Dec. 12 (Bloomberg) -- President Robert Mugabe’s ruling Zimbabwe African National Union-Patriotic Front is proposing a plan to revive its troubled economy by increasing the role of the government and black nationals.
The plan, known as the Zimbabwe Agenda for Sustainable Socio-Economic Transformation, is being discussed at the Dec. 10-14 policy conference in the capital, Harare.
The “focus will be on full exploitation and value addition to the country’s own abundant resources,” according to the document.
Zanu-PF won a two-thirds parliamentary majority in July elections, ending a four-year coalition with the main opposition Movement for Democratic Change, while Mugabe extended his 33-year rule as leader of the southern African nation. The Finance Ministry has since revised its forecast for economic growth rate for the year to 3.4 percent from 5 percent.
Anglo American Platinum Ltd. and Impala Platinum Holdings Ltd., the world’s two biggest producers of the metal, operate mines in Zimbabwe. The government requires foreign mine companies to give majority control of their ventures to black Zimbabweans or the government.

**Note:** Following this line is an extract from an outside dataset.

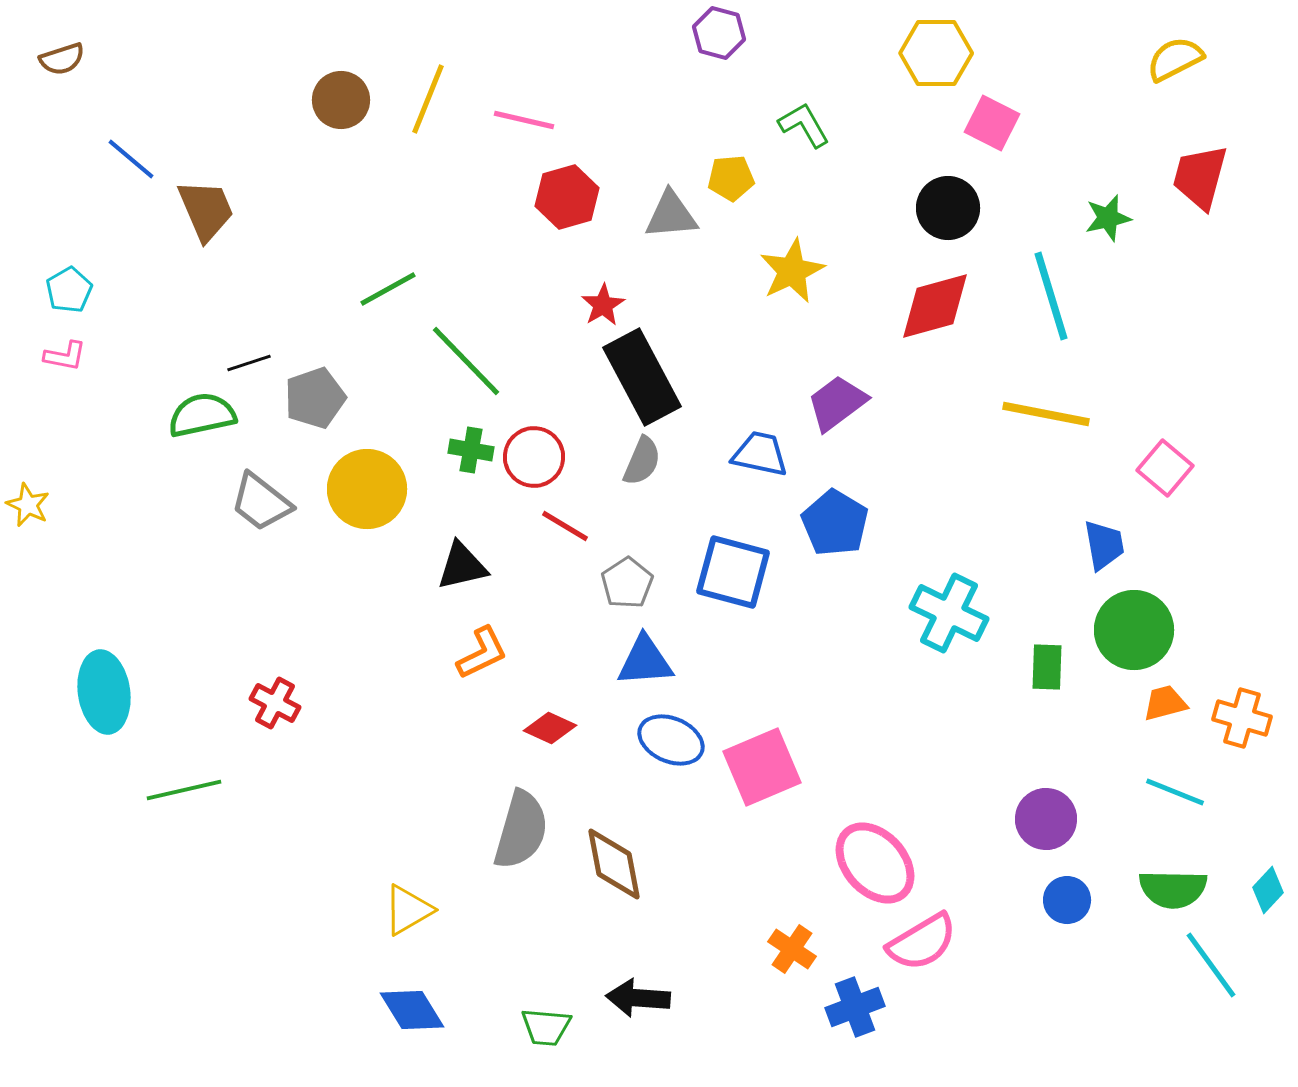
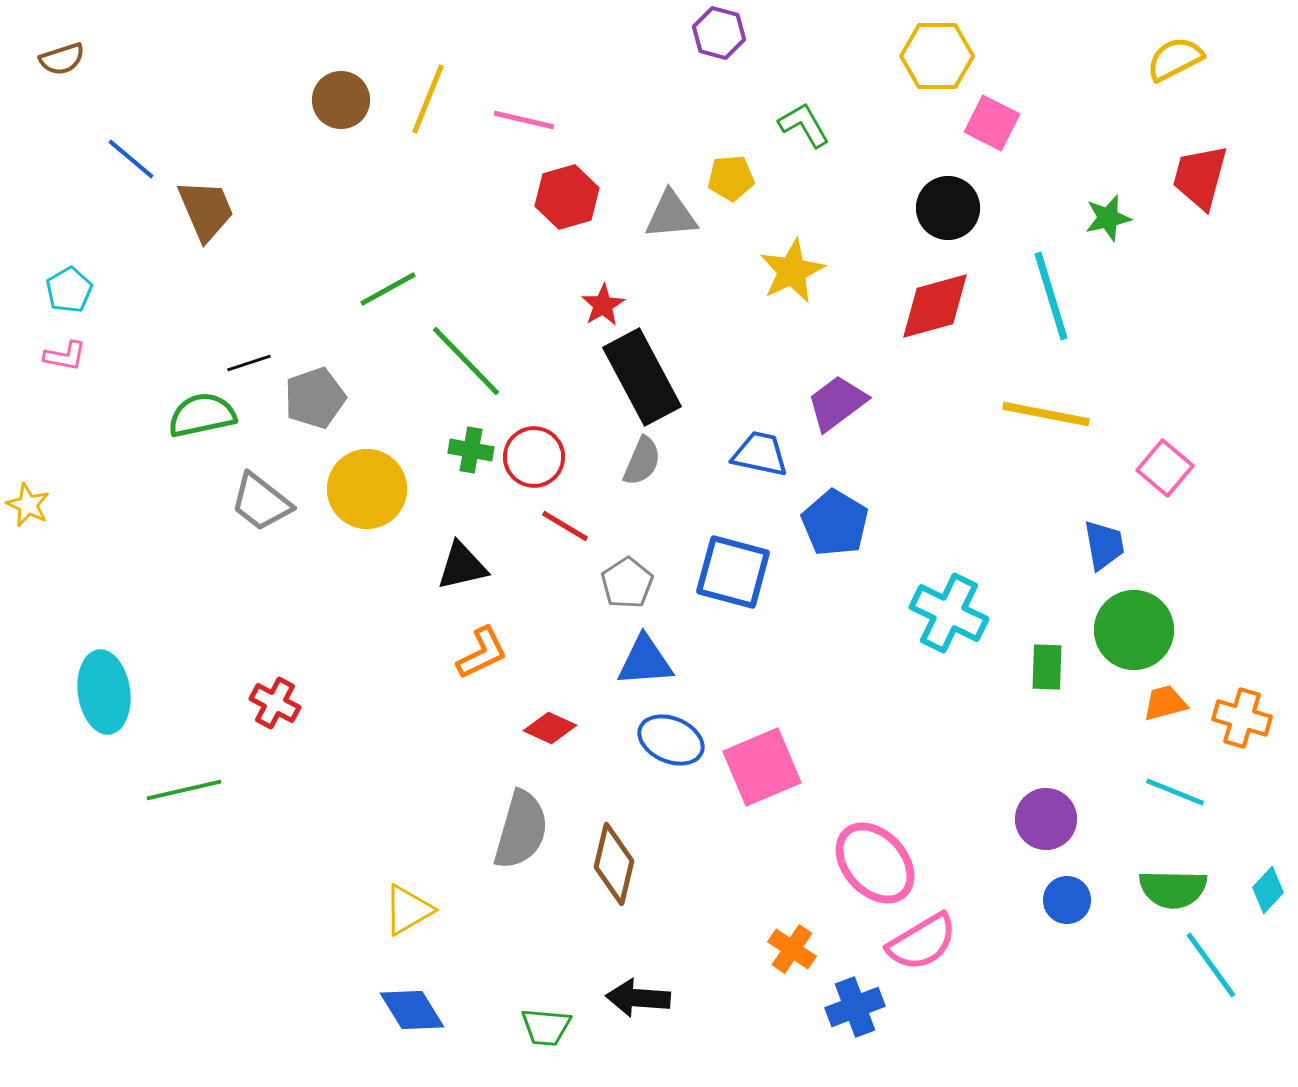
yellow hexagon at (936, 53): moved 1 px right, 3 px down
brown diamond at (614, 864): rotated 24 degrees clockwise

The conference comes after the party’s provincial chairpersons were elected last month, boosting the chances of Vice President Joice Mujuru succeeding Mugabe, 89, after her allies won nine of the 10 provinces.
Zanu-PF “may be stronger internally, but they don’t have the capacity to manage issues such as the external debt, economic problems facing the country,” Dumisani Nkomo, a political analyst and director of Bulawayo-based Habakuk Trust, said in an interview.